Burundian legal scholar and women's rights activist

Lucie Nizigama (1 May 1957 – September 2010) was a Burundian legal scholar and advocate for the rights of women. She died in 2010.

== Biography ==
Nizigama was born on 1 May 1957 in the province of Ruyigi. After the death of her father, her mother was engaged in legal battles with her in-laws and went through lengthy court proceedings to gain access to inherit their family land. Lucie's mother was able to put her through schooling. She had three other siblings. She went on to law school years later, but had to interrupt her course, to resume it in 1998 and finish it in 2001. She then worked as a magistrate and is the first female judge in the rural province of Karuzi. She then opened a law firm in 2002.
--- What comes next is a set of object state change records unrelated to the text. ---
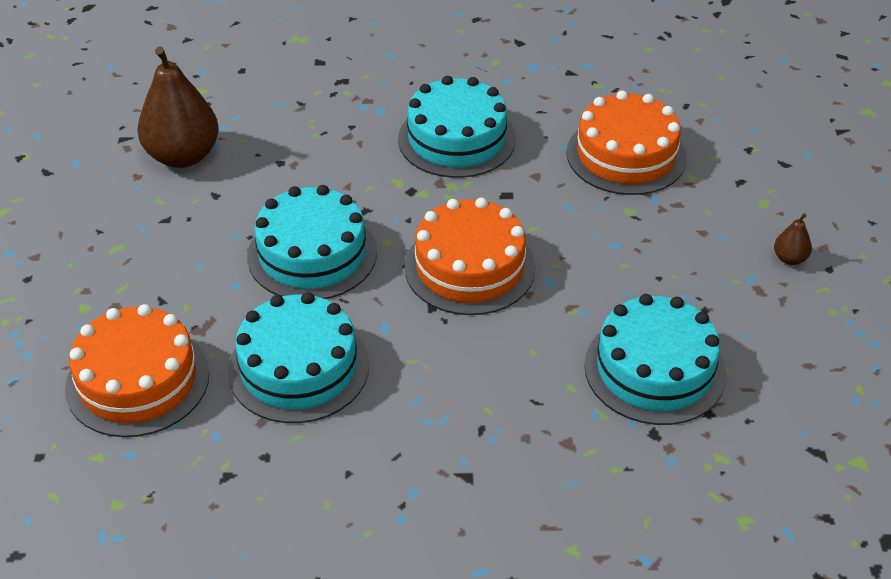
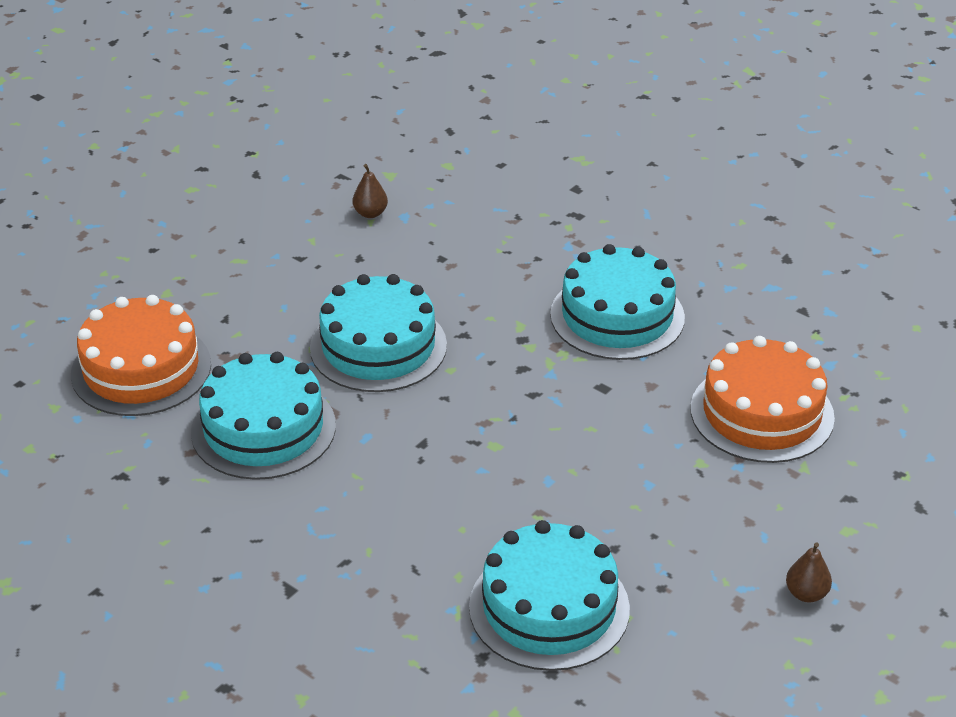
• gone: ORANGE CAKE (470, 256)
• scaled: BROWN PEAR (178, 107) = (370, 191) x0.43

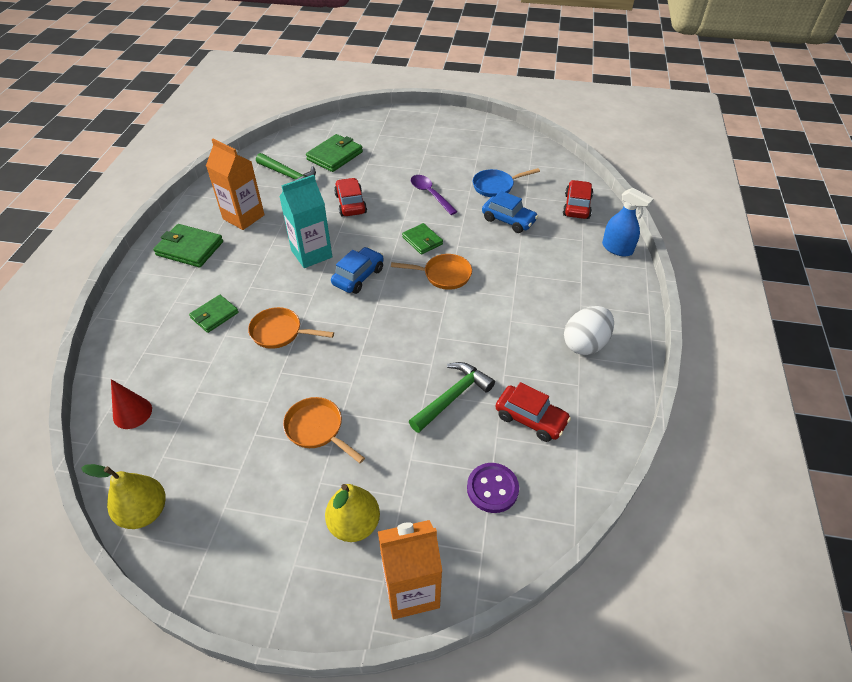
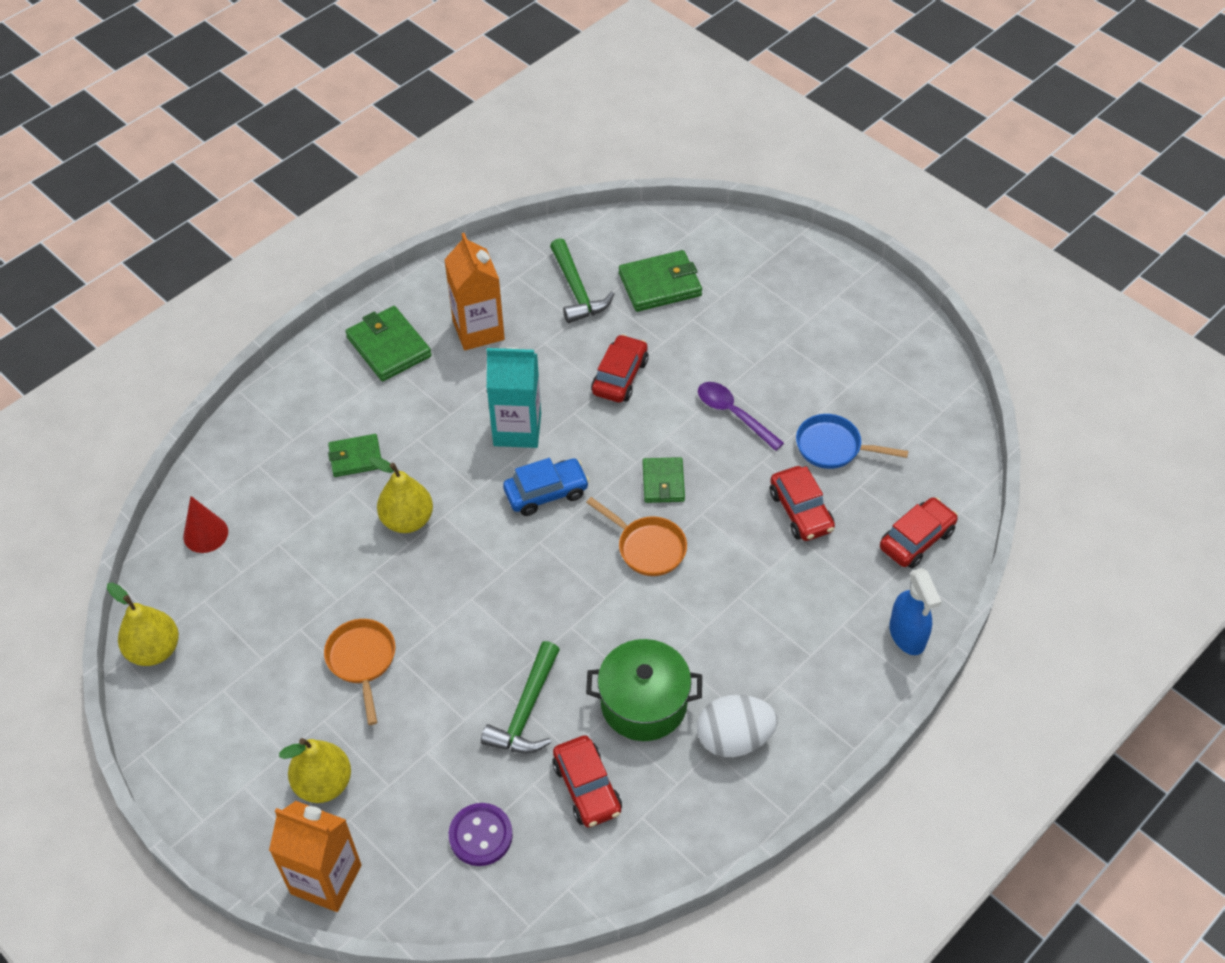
• new: GREEN POT (644, 690)
• swapped: ORANGE PAN (291, 328) to YELLOW PEAR (401, 494)
• repainted: BLUE CAR (510, 212) to RED CAR (802, 503)
• rotated: GREEN HAMMER (452, 397) = (520, 697) 120 degrees clockwise
• rotated: PURPLE SPOON (434, 195) = (741, 416) 45 degrees counterclockwise

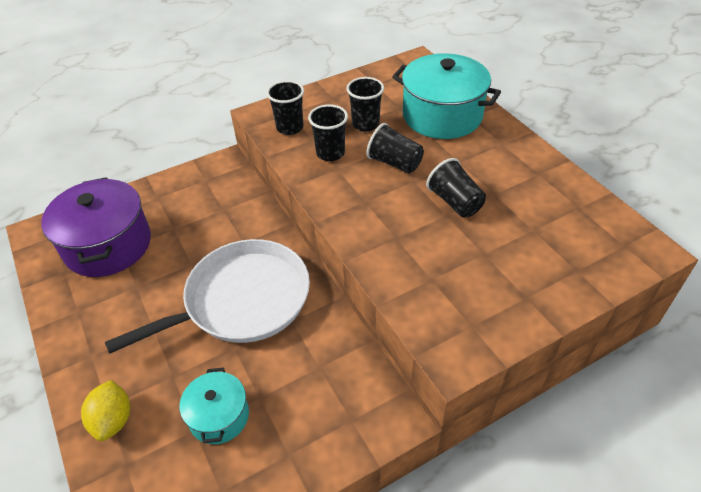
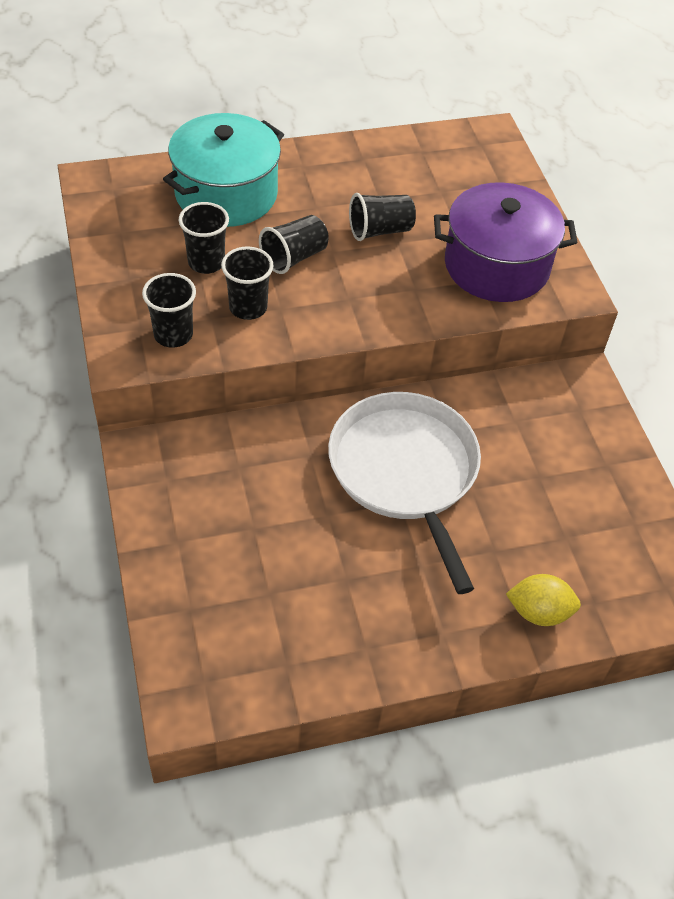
• gone: TURQUOISE POT (214, 405)
• shifted: PURPLE POT (96, 227) to (506, 242)

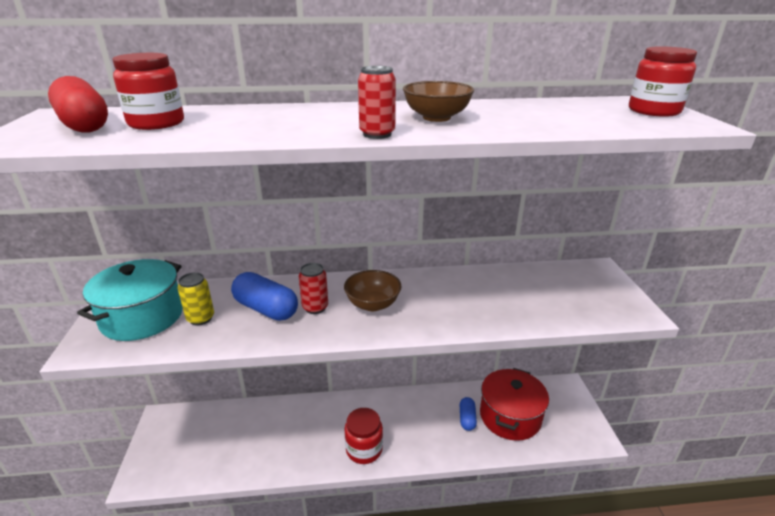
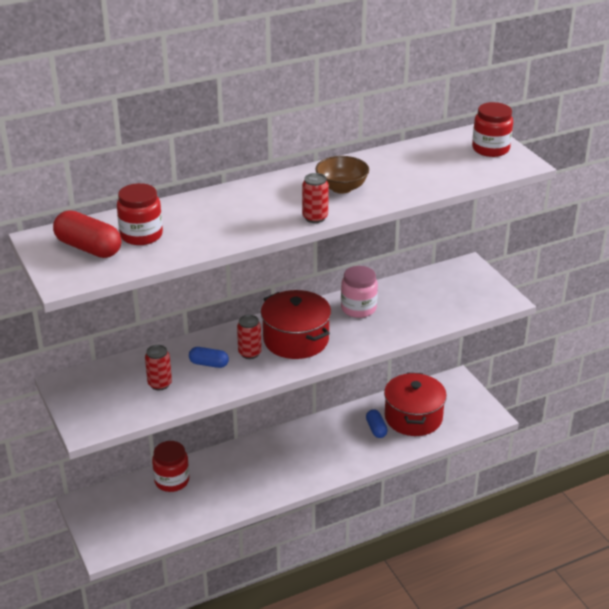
• gone: TURQUOISE POT (130, 300)
• new: PINK JAR (359, 292)
• shifted: RED JAR (364, 436) to (170, 466)
• swapped: BROWN BOWL (373, 290) to RED POT (296, 324)
• repainted: YELLOW CAN (196, 298) to RED CAN (158, 367)
• scaled: BLUE CAPSULE (264, 296) = (209, 357) x0.59

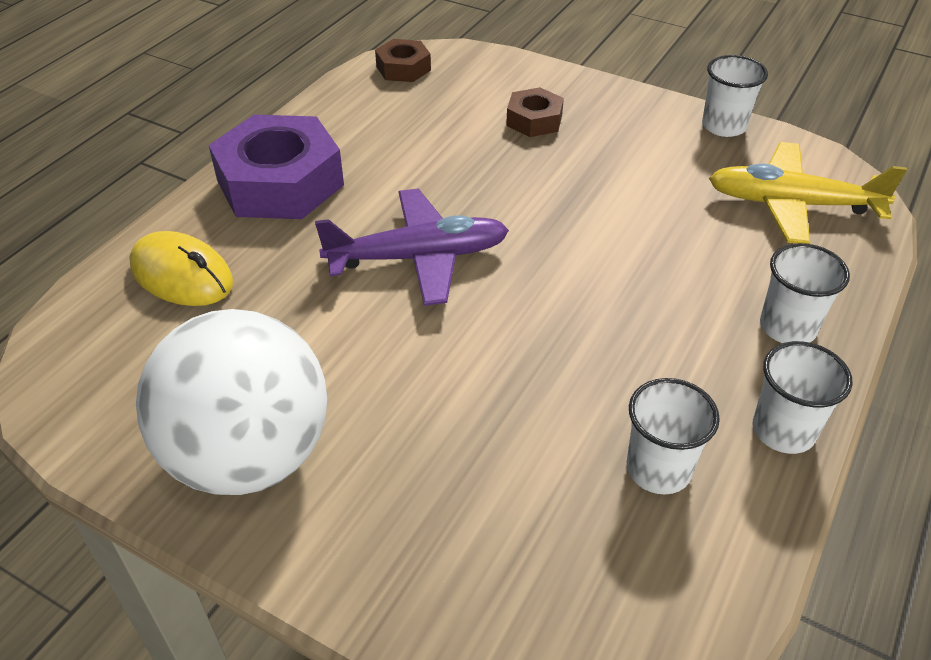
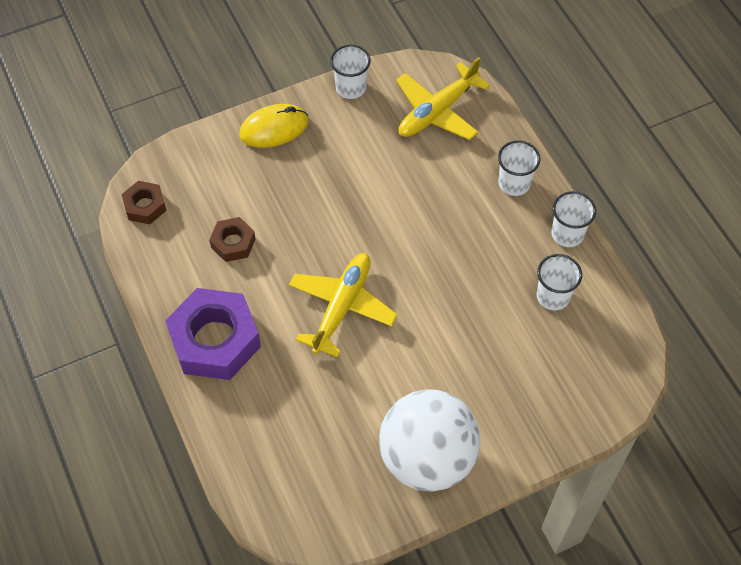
• shifted: YELLOW MOUSE (181, 268) to (273, 126)
• shifted: BROWN NUT (535, 112) to (232, 239)
• repainted: PURPLE PLANE (412, 247) to YELLOW PLANE (343, 305)

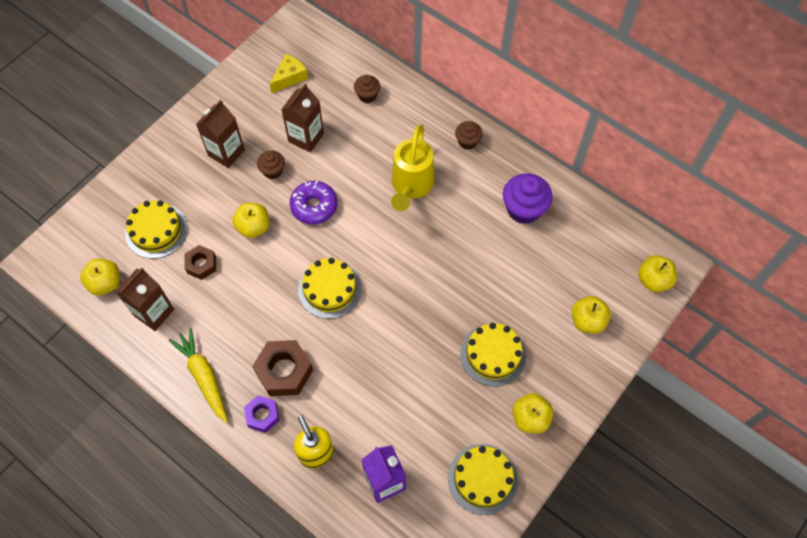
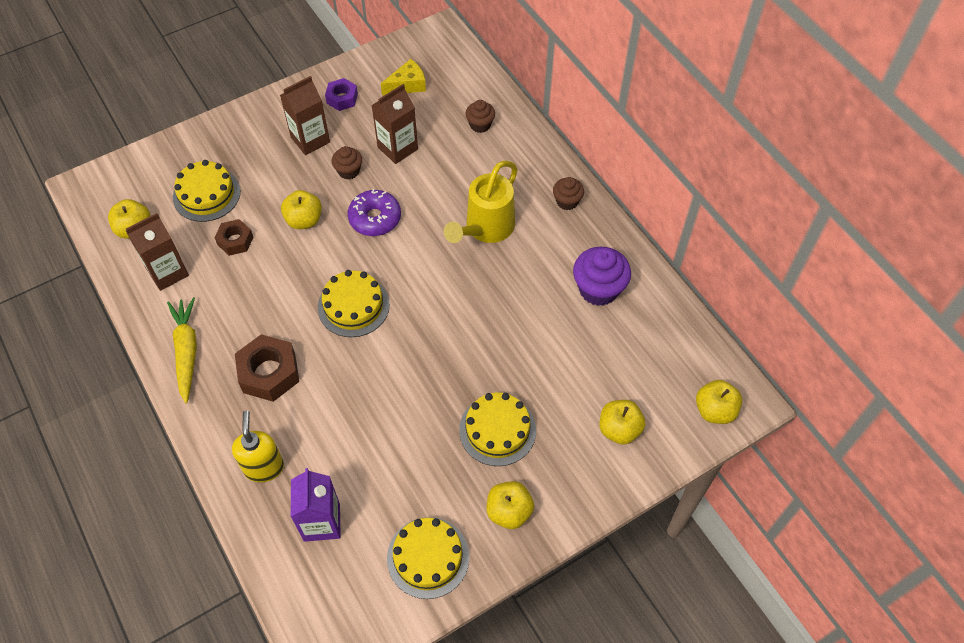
• shifted: PURPLE NUT (261, 414) to (341, 94)

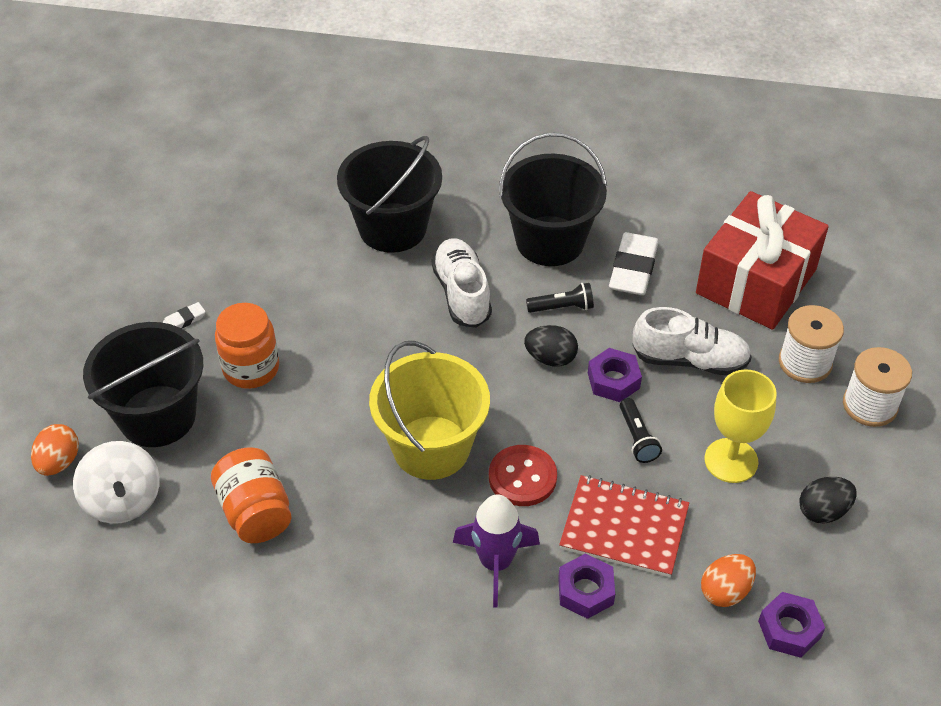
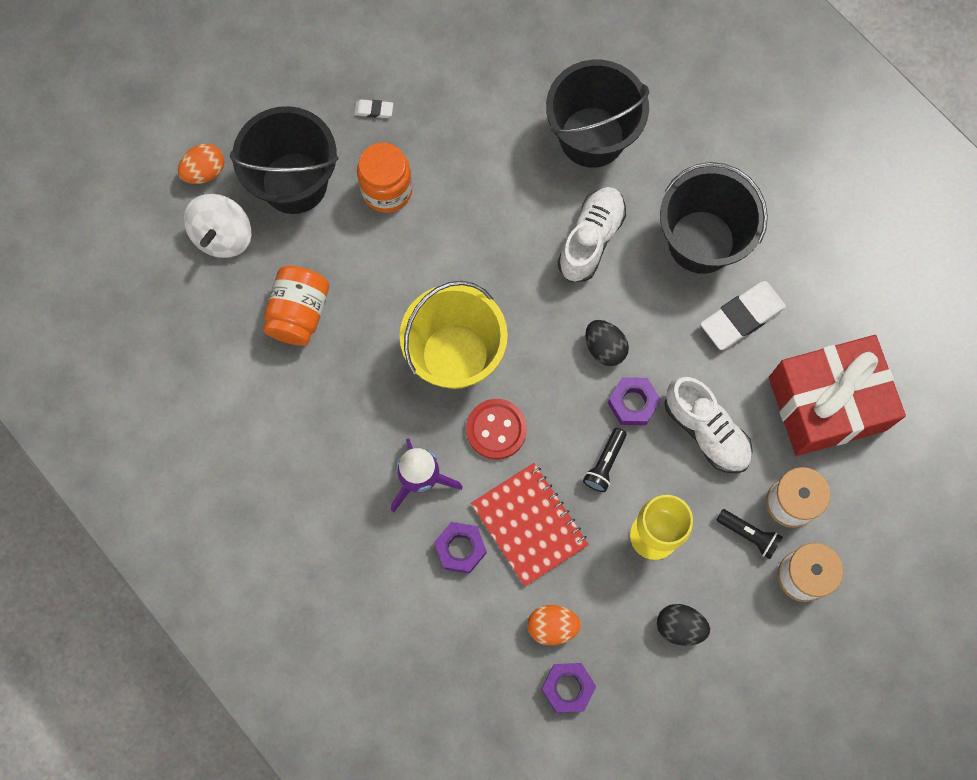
• shifted: BLACK FLASHLIGHT (560, 298) to (749, 534)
The Burundian Civil War enhanced the vulnerability of a large part of the population, so in 2004, Nizigama closed her practice and devoted herself to defending women by practicing legal assistance in the Association of Women Lawyers of Burundi (AFJ). She was also active in the Christian Action for the Abolition of Torture, of which she becomes president in Burundi. She conducted investigations into sexual violence against women. She tried to promote legislative changes on women's rights and reparations for victims, and participated in the draft law of the Truth and Reconciliation Commission of her country. She died in September 2010 after a long illness.